Available data: Begin

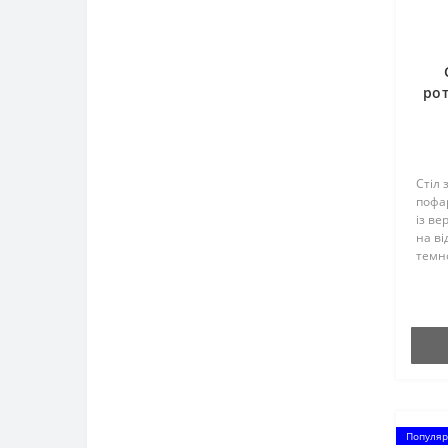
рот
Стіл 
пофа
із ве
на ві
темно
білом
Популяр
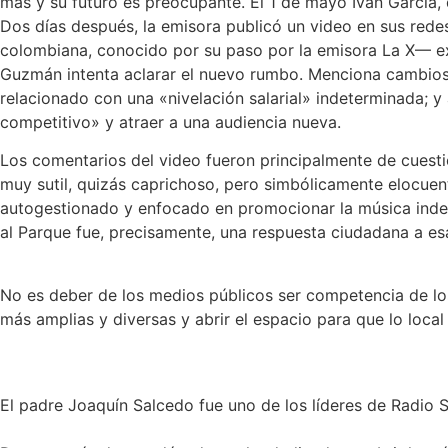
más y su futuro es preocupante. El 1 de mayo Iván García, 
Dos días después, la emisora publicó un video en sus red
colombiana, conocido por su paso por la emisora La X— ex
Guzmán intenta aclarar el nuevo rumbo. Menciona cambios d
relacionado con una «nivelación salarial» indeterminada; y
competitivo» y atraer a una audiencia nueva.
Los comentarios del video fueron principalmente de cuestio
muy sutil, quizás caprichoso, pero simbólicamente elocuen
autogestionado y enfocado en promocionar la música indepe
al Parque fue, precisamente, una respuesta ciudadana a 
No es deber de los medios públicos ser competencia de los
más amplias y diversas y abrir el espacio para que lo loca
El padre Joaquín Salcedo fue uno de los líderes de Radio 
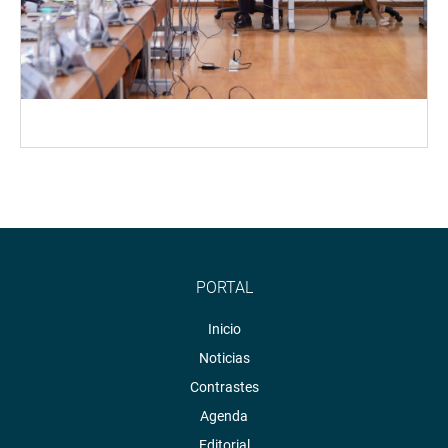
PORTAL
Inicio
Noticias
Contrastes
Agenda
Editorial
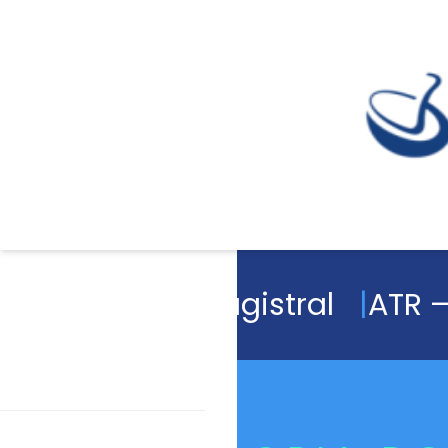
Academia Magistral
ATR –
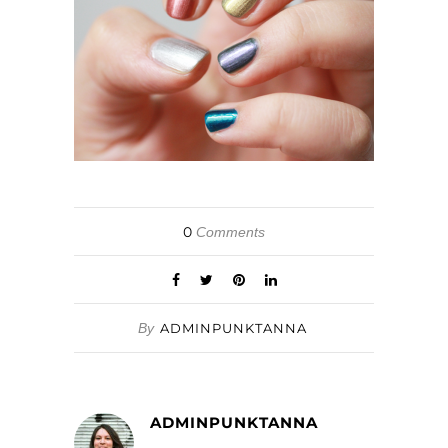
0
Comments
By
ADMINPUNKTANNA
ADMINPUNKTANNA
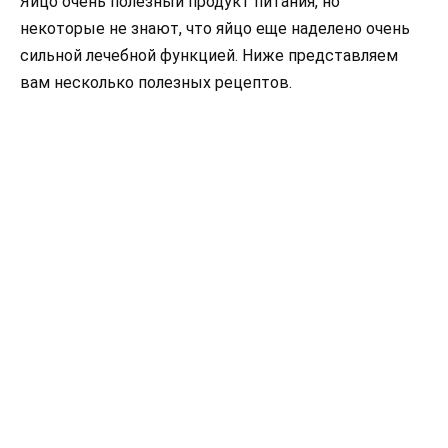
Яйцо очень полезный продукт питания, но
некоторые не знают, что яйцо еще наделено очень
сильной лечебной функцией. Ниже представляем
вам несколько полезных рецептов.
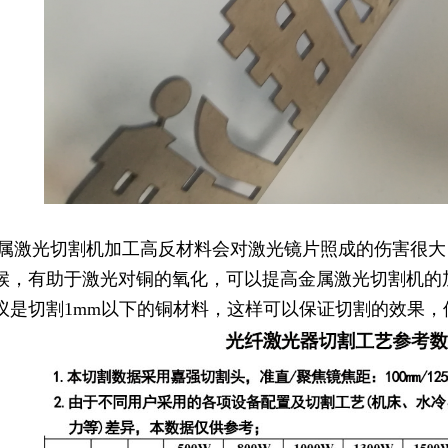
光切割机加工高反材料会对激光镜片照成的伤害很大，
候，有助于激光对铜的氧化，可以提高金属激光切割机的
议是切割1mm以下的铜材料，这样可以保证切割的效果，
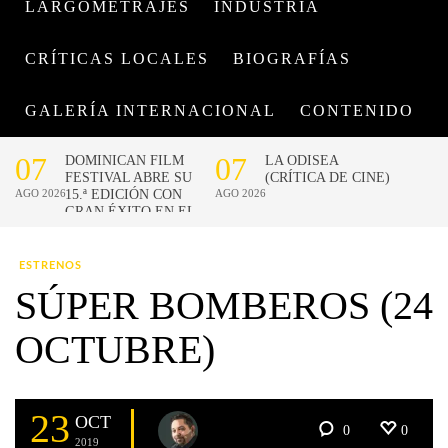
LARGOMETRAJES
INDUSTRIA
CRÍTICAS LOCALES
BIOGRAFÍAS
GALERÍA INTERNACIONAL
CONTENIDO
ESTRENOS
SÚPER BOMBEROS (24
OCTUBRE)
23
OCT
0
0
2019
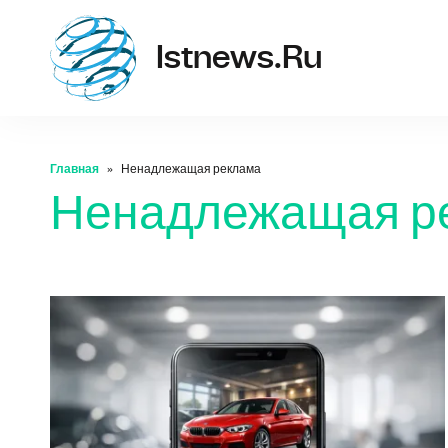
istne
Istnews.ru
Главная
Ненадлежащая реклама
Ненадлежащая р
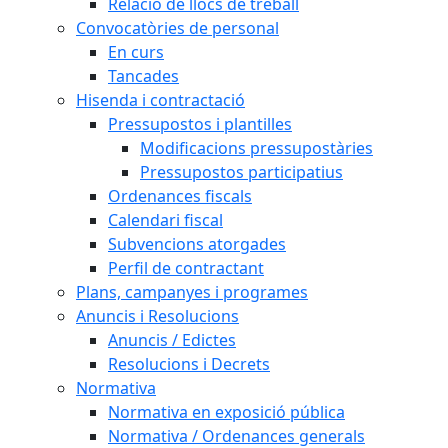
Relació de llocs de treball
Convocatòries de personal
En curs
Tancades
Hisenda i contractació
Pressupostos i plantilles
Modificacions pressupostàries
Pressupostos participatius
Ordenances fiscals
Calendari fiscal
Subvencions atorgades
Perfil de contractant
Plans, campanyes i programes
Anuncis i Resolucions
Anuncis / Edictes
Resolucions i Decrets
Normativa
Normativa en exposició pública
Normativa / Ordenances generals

Available data: End

◆ **Task goal**: List every line of the material that contains the string "Ordenances". Case counts.

◆ **Solution to this exercise**:
Ordenances fiscals
Normativa / Ordenances generals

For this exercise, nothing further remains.